I just don't agree with what seems to be the majority consensus here: that PCs should always get along, have the same goals, and always be team-first.
Those aren't all the same thing. The PCs don't have to get along or have the same goals, but keep the not getting along to roleplaying, not actions that have serious mechanical consequences, especially lasting ones. Again, unless everyone has a prior agreement that doing otherwise is ok.
Here I (surprise surprise!

) again disagree, in that I see narrative coherence as absolutely vital.
And that doesn't forbid the "puff of mist" idea; but it does force the DM to have a plausible in-game explanation ready for when someone casts Commune and asks "What became of Kallios?".
If a player is asked to leave a table because they couldn't see eye to eye with the rest of the table, or wouldn't change their behavior after being asked, and then other people keep bringing up their character, unless the DM deliberately dropped hints that there was something to explore there, that reads to me as passive aggressive.
Well, first off I'm a fairly staunch opponent of metagaming.
Being absolutely opposed to metagaming regardless of context is a fairly absurd position to take, if you ask me. If rule zero is "What the DM says goes" then rule negative one is "Thou shalt not let your commitment to roleplaying your character get in the way of other people's fun." If you can't abide some metagaming to make sure that happens, then you'd better throw out any character concepts that are going to "force" you to piss off other players.
But more to the point, the problem with banning any and all PvP comes when you realize you're also in effect banning a certain degree of realism and to a lesser degree telling people how to play their characters.
Damn straight; if those things are getting in the way of other people's fun.
Realistically, people thrown together for any length of time are going to disagree, fight, get mad at each other, and so forth - just look at almost any family in the world as an exmaple of what I mean. Banning PvP means those disputes can't realistically be played out, or - in the extreme - aren't even allowed to occur; and I just can't get behind that.
Nobody is saying you can't have arguments in character, within reason. I've spent a lot of time with groups of people --- family, friends on a road trip, etc. --- and sure, we've gotten annoyed at each other, but that doesn't mean we steal from each other or injure each other, or do anything that's causing physical or permanent harm.
It also in effect bans the prankster character trope, which is truly sad.

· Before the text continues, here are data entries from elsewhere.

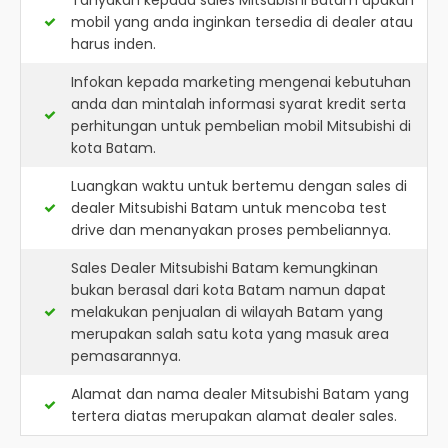
Tanyakan kepada sales Mitsubishi Batam apakah
mobil yang anda inginkan tersedia di dealer atau
harus inden.
Infokan kepada marketing mengenai kebutuhan
anda dan mintalah informasi syarat kredit serta
perhitungan untuk pembelian mobil Mitsubishi di
kota Batam.
Luangkan waktu untuk bertemu dengan sales di
dealer Mitsubishi Batam untuk mencoba test
drive dan menanyakan proses pembeliannya.
Sales Dealer Mitsubishi Batam kemungkinan
bukan berasal dari kota Batam namun dapat
melakukan penjualan di wilayah Batam yang
merupakan salah satu kota yang masuk area
pemasarannya.
Alamat dan nama dealer
Mitsubishi Batam
yang
tertera diatas merupakan alamat dealer sales.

If your idea of a prankster is someone who causes irreversible changes to the people being pranked, then yes. Yes it does. I don't think anybody here is talking about putting shaving cream in someone's palm while they're sleeping, or putting a kick me sign on their back.
Ah, there might be a difference between us: I see the other PCs as also being part of the risk that's built into the game itself (and the many front-liners I've played who have been hit and sometimes killed by friendly-fire AoE damage would back me to the hilt!).
We're also not talking about friendly-fire AoE damage here. That's a cost-benefit calculation, and sometimes a little friendly fire is worth it in the big picture. I certainly expect that you're not going to induce friendly fire that would actually kill a fellow PC, unless not doing so stood a good chance of leading to a TPK. But that's also being party-minded, not PvP.
So if Wizzie catches me in his fireball it's OK, but it's not OK if (assuming I survive) I punch his lights out for it afterwards? Seems a bit double-standardish from here......
Depends on the situation. If you were to do that at the inn after the adventure, and Wizzie could just rest it off afterwards, then that's probably closer to the shaving cream in the palm scenario. But ultimately it depends on how Wizzie's player would take to your PC doing that to theirs.